Car crashes, falls, and sports injuries can all result in fractures to the delicate bones surrounding the eye. A team of Carle Illinois College of Medicine students is engineering a new adjustable 3D-printed guide to help surgeons restore eye movement and prevent long-term facial deformities in patients with trauma to the eye socket. The innovation is designed to improve the placement of special implants used to repair fractures of the lower part of the eye socket.
Eye socket injuries are common and can cause nerve damage that affects both eye function and the appearance of the facial structure.

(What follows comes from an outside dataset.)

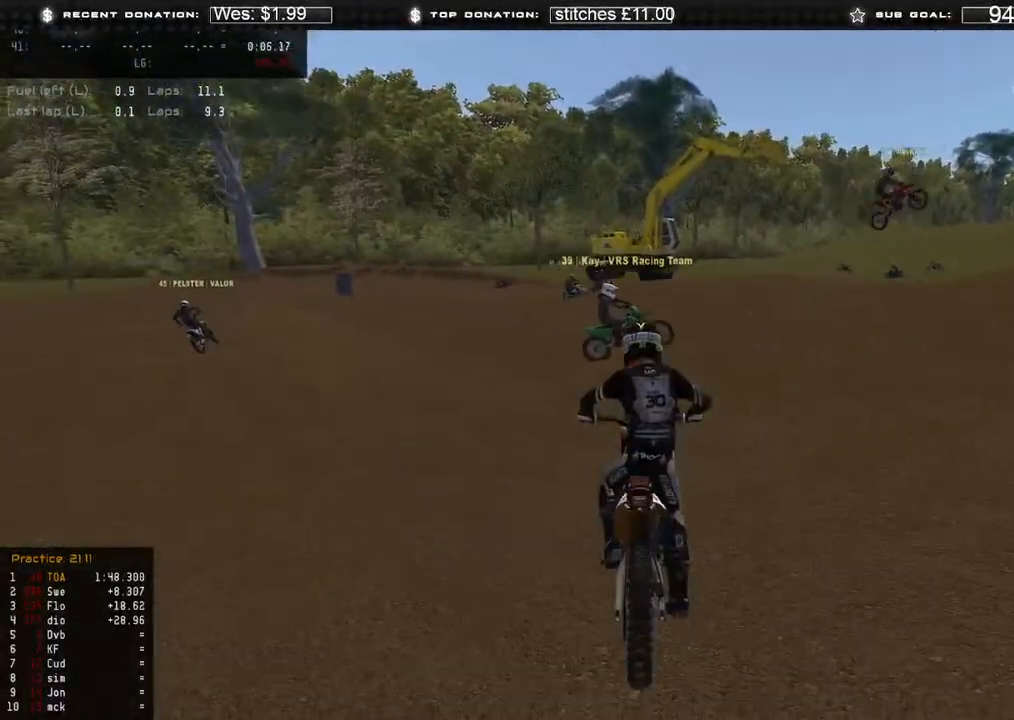
{"dt_ms": 500, "buttons": ["R2"], "left_stick": "right", "right_stick": "up-left", "events": [[33, "B", "up"], [50, "left_stick", "right"], [117, "L3", "down"], [200, "R2", "down"], [217, "right_stick", "up"], [350, "R2", "up"], [367, "right_stick", "up-left"], [417, "R2", "down"], [467, "L3", "up"]]}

A fracture of the bone at the lower rim of the eye socket – called an orbital floor fracture – accounts for 30-40% of facial fractures. “Repairing the fractured bone and repositioning displaced tissues prevents or corrects double vision, sunken eye, and infraorbital nerve injury that can cause numbness in the cheek or upper lip,” said team co-leader Rand Kittani. “Reconstruction also restores proper orbital volume and shape, preserving both visual function and appearance.”
Surgeons treating patients with these injuries have two options: scan the patient’s facial structure and create a custom-fit titanium plate that is surgically implanted under the eye, or, when the need is urgent, rely on standardized implants that must be sized during surgery to fit the patient. But the current standardized implants can be difficult to place properly.
“With minimal intraoperative landmarks, using standard implants relies solely on the surgeon's clinical judgment, which can introduce variability in implant placement and result in poorer post-surgical outcomes,” said Varun Gopal, who leads the team. “This innovation could be used intraoperatively by surgeons to obtain a dynamic landmark when using standard implants to reduce implant misplacement and improve procedural confidence.”
Using 3D scans and computer-aided design (CAD) technology, the team produced an adjustable 3D-printed prototype of a standard implant that can assist surgeons with proper placement. The new guide is especially valuable when time and resources don’t allow for a custom-fit solution. In initial testing, the 3D-printed solution produced promising, consistent results. Kittani says more testing will help the team evaluate the prototype’s effectiveness in improving implant placement.
The innovation is gaining attention. The team recently presented their innovation and early results at the American College of Surgeons meeting in Chicago. Other collaborators on the project include CI MED students Gyung Seol and Ian Ray, along with three oral maxillofacial surgeons: Drs. David Cartier, Erik Quintana, and Benjamin Schaefer, all of Carle Health.